The opportunity to buy in the single-family home market is going away.

That doesn't mean that there aren't undervalued assets floating around ripe for the picking, however. For example, American Homes 4 Rent (NYSE:AMH) is offering dividend-paying, exchange-traded securities that give you a piece of the future price appreciation of homes it owns.

A fast changing market
The single family home sector is a new niche in the real estate investment trust (REIT) market. In fact, Silver Bay Realty (NYSE:SBY) was the first publicly traded REIT, and it's only a touch over a year old. So it's understandable that investors would have some concerns about the single-family home niche.

Wikimedia Commons.

The concerns aren't unfounded, either.

Silver Bay and competitors like American Homes 4 Rent have been aggressively building their portfolios by buying up properties. Silver Bay, for example, started life with around 2,500 properties. A little over a year later, the portfolio held over 5,700 homes.

That's a lot of growth in a short period of time.

To be fair to Silver Bay and its brethren, the opportunity to build large portfolios of "cheap" homes was brought about by the deep 2007 to 2009 recession and has proven to be short lived. That, of course, has much to do with giant competitors like Silver Bay and even larger American Homes 4 Rent (with over 25,000 properties) effectively clearing the distressed home market of inventory.

Not cheap on Main Street
This helps to explain why buying single-family homes is getting more and more expensive on Main Street, if you will.

However, Silver Bay's non-GAAP "estimated net asset value (NAV) per share" suggests there's still bargains to be had -- only on Wall Street, not Main Street. Estimated net asset value is supposed to take into consideration that appreciation of the homes in Silver Bay's portfolios.

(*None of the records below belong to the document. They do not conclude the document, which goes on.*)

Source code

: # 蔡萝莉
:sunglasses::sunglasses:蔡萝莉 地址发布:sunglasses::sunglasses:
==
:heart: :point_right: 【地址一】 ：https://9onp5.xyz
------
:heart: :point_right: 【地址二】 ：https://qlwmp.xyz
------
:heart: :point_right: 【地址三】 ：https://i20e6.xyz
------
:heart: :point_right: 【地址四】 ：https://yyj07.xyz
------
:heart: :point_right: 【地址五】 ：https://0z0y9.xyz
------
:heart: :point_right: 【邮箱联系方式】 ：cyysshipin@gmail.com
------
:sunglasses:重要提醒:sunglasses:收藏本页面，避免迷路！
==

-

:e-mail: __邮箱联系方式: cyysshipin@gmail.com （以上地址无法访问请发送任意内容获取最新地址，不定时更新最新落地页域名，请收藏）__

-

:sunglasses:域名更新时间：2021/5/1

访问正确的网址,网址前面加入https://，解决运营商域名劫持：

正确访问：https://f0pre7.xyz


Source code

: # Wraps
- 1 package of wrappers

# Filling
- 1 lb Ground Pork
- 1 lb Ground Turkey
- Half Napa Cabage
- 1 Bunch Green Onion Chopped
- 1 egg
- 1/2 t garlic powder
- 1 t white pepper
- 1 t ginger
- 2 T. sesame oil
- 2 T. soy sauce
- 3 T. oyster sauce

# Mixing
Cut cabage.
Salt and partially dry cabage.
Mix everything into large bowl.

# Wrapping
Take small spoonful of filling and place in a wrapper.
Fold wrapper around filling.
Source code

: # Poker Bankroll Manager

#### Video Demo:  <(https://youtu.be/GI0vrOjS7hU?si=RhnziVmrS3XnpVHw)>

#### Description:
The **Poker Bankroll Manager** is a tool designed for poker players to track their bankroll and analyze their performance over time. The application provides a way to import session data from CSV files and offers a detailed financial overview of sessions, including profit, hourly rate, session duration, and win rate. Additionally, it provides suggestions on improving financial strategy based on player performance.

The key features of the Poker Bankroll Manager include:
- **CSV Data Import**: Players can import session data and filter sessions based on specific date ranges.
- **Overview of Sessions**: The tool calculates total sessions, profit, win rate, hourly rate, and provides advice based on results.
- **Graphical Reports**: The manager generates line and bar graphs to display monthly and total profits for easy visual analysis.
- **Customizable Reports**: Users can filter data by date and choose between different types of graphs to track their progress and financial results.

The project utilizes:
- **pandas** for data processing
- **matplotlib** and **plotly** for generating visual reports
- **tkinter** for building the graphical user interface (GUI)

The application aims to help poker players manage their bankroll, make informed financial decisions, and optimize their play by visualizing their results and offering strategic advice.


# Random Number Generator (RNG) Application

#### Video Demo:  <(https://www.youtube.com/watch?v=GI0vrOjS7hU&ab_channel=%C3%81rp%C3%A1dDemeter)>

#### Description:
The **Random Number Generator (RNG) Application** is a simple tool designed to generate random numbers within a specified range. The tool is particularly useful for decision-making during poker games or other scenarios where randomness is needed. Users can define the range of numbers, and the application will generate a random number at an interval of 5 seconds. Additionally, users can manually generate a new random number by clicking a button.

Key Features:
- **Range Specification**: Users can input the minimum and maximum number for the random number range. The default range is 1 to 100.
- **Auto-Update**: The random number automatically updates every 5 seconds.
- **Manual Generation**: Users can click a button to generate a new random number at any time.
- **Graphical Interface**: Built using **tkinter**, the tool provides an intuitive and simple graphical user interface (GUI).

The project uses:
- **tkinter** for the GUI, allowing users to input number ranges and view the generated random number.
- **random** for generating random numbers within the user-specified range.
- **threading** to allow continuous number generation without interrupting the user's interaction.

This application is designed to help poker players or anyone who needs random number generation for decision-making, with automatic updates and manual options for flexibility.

That's an interesting take. We all know those assets are appreciating, but accounting standards require Silver Bay to depreciate (write off) a portion of the original value every year.

That's an inherent disconnect.

At the end of the first quarter, Silver Bay's estimated NAV per share was over $20. It's GAAP book value was just under $17 a share. And it's share price, meanwhile, has been hovering around $16.

SBY Chart

That's a buying opportunity!
For an investor seeking a bargain, Silver Bay is saying its shares are undervalued. However, Mr. Market will determine whether that discrepancy gets "fixed" or not. American Homes 4 Rent has another option. It has sold preferred shares that are designed to participate in the appreciation of its home portfolio.

American Homes has three preferred shares (A, B, and C) outstanding under the names "Participating Preferred Shares." It recently announced the "home price appreciation amount" for the preferred shares, with the A and B preferreds receiving $0.42 a share and the C getting $0.085 a share. Those amounts get tacked on to the $25 face value of the preferred shares if and when American Homes redeems them. You get paid dividends along the way, as is customary for preferreds.

Uncertain or certain?
That's not a bad deal being offered by American Homes 4 Rent, since it gives you some certainty that you'll get a piece of the appreciation of the homes it owns. That's particularly true since Silver Bay is basically saying that its portfolio value isn't being recognized by the market, but buying its shares is the only way that you can (maybe) take advantage of the disconnect.

Waiting on Mr. Market to correct a perceived mispricing can take a long time.

If you buy into Silver Bay's argument that GAAP statistics don't capture the value being built in the single-family REIT space, take a close look at American Homes 4 Rent's A, B, and C preferred shares. They offer a Wall Street direct line to the appreciation you see taking place on Main Street.